From this...
to this:
I'm home. I mean, I'm almost home. I'm sitting in my old house right now, on Haight St, in San Francisco. I knew I would feel sad if I came back here, but I wasn't prepared to start crying on the bus, with everyone watching. It's funny, how coming to a place that was home and now isn't my home makes me tear up. Part of it is that this is a famous street, a place that has people coming from all over the world to photograph it. This place is a little stuck up from all the attention, maybe part of why I feel sad is because I see that my old home doesn't recognize me. I barely made a dent.
I'm waiting for my husband and kids to come and pick me up. I almost can't stand it, I miss them so much and can't wait to see them, and at the same time I am aware of diving back into the realm of need, of touching everyone all the time. It is a great privilege; they are my true home.
I've been thinking a lot. Since I got on the plane yesterday I've been alone a lot, and being alone makes me think.

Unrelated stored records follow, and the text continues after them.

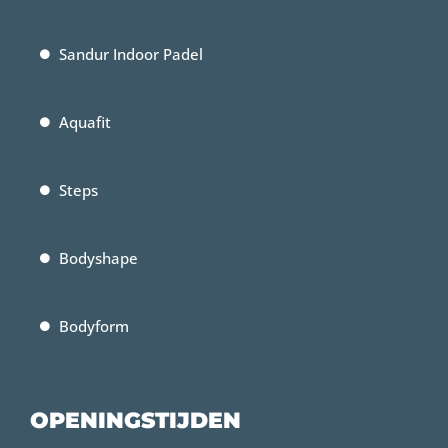
Sandur Indoor Padel
Aquafit
Steps
Bodyshape
Bodyform
OPENINGSTIJDEN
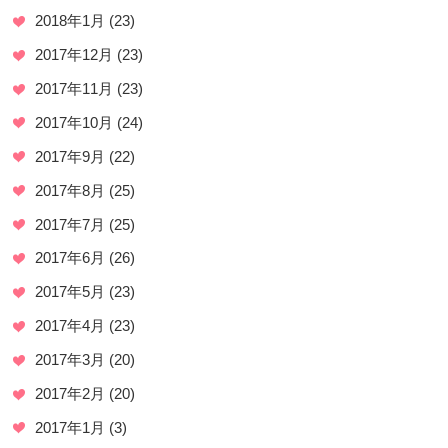
2018年1月
(23)
2017年12月
(23)
2017年11月
(23)
2017年10月
(24)
2017年9月
(22)
2017年8月
(25)
2017年7月
(25)
2017年6月
(26)
2017年5月
(23)
2017年4月
(23)
2017年3月
(20)
2017年2月
(20)
2017年1月
(3)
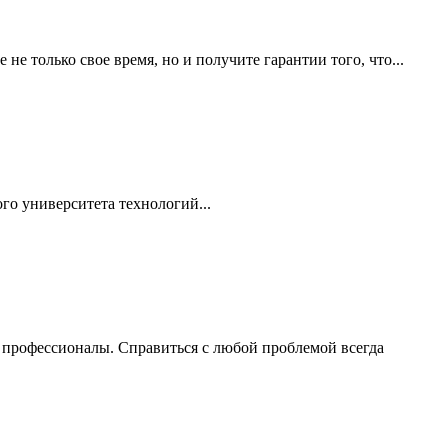
е только свое время, но и получите гарантии того, что...
 у­ни­вер­си­те­та тех­но­ло­гий...
 профессионалы. Справиться с любой проблемой всегда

Sometimes these thoughts are about buildings and houses, and whose hands put the boards on these houses, and money and layers, and some thoughts are about why on earth I was sick the whole time I was away and only today feel better. It's like the time I had the canker sore in L.A. What's up with that? I had some kind of food poisoning, from where I can only imagine (that Chinese restaurant I mentioned?) and for three days my stomach sounded like a dishwasher. On one of the days, I couldn't move more than 20 feet away from the toilet. My poor hosts watched me run in and out of their bathroom fifty-five times in one day, trying their best not to think about what was going on in there. I've only felt like that once before. In Nepal, after I drank a full glass of tap water. (I still swear that someone told me the water was okay to drink in Nepal, but everyone denies it.) That was worse, I was actually sitting right beside the toilet, leaning my head on it, like an old friend, for three days.
I feel better now. So I came here, to my old house, because I know the people who live here and needed a place to sit and wait for my family. One thing I've been thinking about is meditation. I want to be more meditative in the things I do, rather than frantic. More on this to come.